JE VOUS EN PRIE, NE ME FAITES
PAS DIRE « GAME OF DRONES » !
Par War Nerd (Le fou de guerre)
« Après mûre réflexion, il serait peut-être plus simple
pour Pompeo d’admettre que l’Iran existe »…
(Traduit de l’anglais par Thierry Marignac)
Nous venons de traverser l’un des engagements militaires
décisifs du XXIe siècle, la supposée « attaque de drones » sur les
énormes installations pétrolières de Khurais et Abquaiq.
Le 14 septembre vers 4 h du matin, des explosifs transportés
par un engin volant ont touché ces deux cibles qui sont distantes de 200 km
l’une de l’autre. Cela a été baptisé « attaque de drones » par les
médias saoudiens parce que les engins volants étaient apparemment assez
lents pour être pris sous le feu de deux
nids de mitrailleuses dans les installations visées.
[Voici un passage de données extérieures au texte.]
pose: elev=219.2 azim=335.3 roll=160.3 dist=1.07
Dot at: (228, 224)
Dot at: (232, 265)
Il s’agissait d’une attaque massive, pas un geste
symbolique, mais plutôt d'une frappe stratégique à l’industrie qui est le seul
ciment de l’Arabie Saoudite.
Et c’était une attaque de grande envergure. Il y avait une
flopée de missiles : les Saoudiens reconnaissent 17 impacts, et d’un
nombre supérieur encore de frappes manquant la cible. Les effets ont été de
grande ampleur et les financiers parlaient de « coup qui change la
donne », expression très grossière dans leur dialecte.
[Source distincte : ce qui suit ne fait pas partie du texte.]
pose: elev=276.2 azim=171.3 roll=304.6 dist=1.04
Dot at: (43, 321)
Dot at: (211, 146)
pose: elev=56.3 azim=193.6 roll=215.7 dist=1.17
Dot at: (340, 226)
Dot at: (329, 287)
Il est clair qu’il s’est passé quelque de grave.
Mais les reportages qui nous sont parvenus sont défectueux,
pleins de trous, à commencer par l’insistance sur les « drones ». Si,
comme Mike Pompeo y a fait allusion plusieurs fois, l’attaque a été lancée
d’Iran ou du secteur sud-ouest de l’Irak contrôlé par une milice shiite , le
drone aurait du franchir une distance de 500 à 800 km pour toucher Khurais et
Abquaiq, sachant que ces deux cibles sont distantes de 200 bornes l’une de
l’autre.
Même un lancement depuis la Côte iranienne aurait excédé de
beaucoup la portée du Abadil/Qaset le
drone porteur de projectiles des Iraniens et des Houtis.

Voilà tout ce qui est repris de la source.